▶ **Task requirements**: Return only that part of the material below which starts with the line containing "Можно подготовить КС" and goes on through the line containing "Но так можно", restated exactly.

** Data for this exercise follows **

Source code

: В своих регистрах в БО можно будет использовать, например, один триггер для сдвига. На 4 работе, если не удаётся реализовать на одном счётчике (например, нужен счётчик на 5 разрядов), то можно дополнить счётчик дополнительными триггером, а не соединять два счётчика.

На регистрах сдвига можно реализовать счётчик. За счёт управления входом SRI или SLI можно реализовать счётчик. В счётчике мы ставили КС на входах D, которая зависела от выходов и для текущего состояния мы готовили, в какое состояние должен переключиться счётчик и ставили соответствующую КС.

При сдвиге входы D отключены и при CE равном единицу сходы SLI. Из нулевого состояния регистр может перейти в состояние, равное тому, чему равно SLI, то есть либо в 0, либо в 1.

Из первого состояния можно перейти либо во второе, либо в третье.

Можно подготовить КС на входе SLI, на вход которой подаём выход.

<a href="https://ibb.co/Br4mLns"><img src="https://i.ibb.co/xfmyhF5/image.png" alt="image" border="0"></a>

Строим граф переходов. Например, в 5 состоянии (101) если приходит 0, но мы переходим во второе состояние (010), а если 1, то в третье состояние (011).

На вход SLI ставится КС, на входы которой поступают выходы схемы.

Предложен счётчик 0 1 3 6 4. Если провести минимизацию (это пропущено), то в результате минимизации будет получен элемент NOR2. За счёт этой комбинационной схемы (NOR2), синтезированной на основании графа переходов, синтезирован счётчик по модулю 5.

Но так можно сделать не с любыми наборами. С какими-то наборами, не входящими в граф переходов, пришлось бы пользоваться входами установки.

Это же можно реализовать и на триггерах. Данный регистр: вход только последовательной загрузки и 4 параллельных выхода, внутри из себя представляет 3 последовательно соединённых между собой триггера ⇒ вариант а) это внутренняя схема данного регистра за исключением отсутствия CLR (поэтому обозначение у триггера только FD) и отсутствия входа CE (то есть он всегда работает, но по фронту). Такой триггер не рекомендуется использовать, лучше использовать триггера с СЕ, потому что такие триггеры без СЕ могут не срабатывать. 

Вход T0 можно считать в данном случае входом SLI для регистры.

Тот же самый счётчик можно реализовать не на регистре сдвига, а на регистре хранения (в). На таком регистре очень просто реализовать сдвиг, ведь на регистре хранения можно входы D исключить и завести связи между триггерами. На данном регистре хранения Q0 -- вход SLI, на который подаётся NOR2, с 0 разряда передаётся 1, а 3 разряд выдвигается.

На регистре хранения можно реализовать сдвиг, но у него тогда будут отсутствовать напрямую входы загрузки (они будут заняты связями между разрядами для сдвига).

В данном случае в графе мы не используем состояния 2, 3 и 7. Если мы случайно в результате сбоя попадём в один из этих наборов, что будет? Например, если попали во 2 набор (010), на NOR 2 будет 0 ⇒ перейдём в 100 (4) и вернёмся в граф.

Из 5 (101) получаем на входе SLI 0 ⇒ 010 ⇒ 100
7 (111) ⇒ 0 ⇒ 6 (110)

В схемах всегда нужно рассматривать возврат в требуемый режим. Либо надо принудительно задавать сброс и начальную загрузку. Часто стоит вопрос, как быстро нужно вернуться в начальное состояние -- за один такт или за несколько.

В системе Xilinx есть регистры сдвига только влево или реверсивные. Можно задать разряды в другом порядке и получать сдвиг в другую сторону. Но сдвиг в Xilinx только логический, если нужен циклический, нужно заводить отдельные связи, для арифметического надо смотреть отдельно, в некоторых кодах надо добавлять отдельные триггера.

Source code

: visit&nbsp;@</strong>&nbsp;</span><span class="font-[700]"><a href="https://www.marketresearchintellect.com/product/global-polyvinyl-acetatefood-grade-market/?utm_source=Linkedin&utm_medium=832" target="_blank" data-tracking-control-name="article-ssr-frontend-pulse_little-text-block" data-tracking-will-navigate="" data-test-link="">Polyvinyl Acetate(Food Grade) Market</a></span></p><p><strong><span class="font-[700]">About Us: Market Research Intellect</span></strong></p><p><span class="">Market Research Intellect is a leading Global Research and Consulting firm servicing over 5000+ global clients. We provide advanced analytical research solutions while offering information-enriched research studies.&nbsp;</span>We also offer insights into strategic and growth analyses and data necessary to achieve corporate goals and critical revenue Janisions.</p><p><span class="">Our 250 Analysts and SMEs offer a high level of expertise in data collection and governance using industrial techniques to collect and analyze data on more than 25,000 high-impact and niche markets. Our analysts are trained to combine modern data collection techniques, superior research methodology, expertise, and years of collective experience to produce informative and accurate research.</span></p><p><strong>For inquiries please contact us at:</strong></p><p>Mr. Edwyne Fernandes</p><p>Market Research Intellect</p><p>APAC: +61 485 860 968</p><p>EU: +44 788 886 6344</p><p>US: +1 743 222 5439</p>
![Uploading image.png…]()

** End of Data for this exercise **

▶ **Response**:
Можно подготовить КС на входе SLI, на вход которой подаём выход.

<a href="https://ibb.co/Br4mLns"><img src="https://i.ibb.co/xfmyhF5/image.png" alt="image" border="0"></a>

Строим граф переходов. Например, в 5 состоянии (101) если приходит 0, но мы переходим во второе состояние (010), а если 1, то в третье состояние (011).

На вход SLI ставится КС, на входы которой поступают выходы схемы.

Предложен счётчик 0 1 3 6 4. Если провести минимизацию (это пропущено), то в результате минимизации будет получен элемент NOR2. За счёт этой комбинационной схемы (NOR2), синтезированной на основании графа переходов, синтезирован счётчик по модулю 5.

Но так можно сделать не с любыми наборами. С какими-то наборами, не входящими в граф переходов, пришлось бы пользоваться входами установки.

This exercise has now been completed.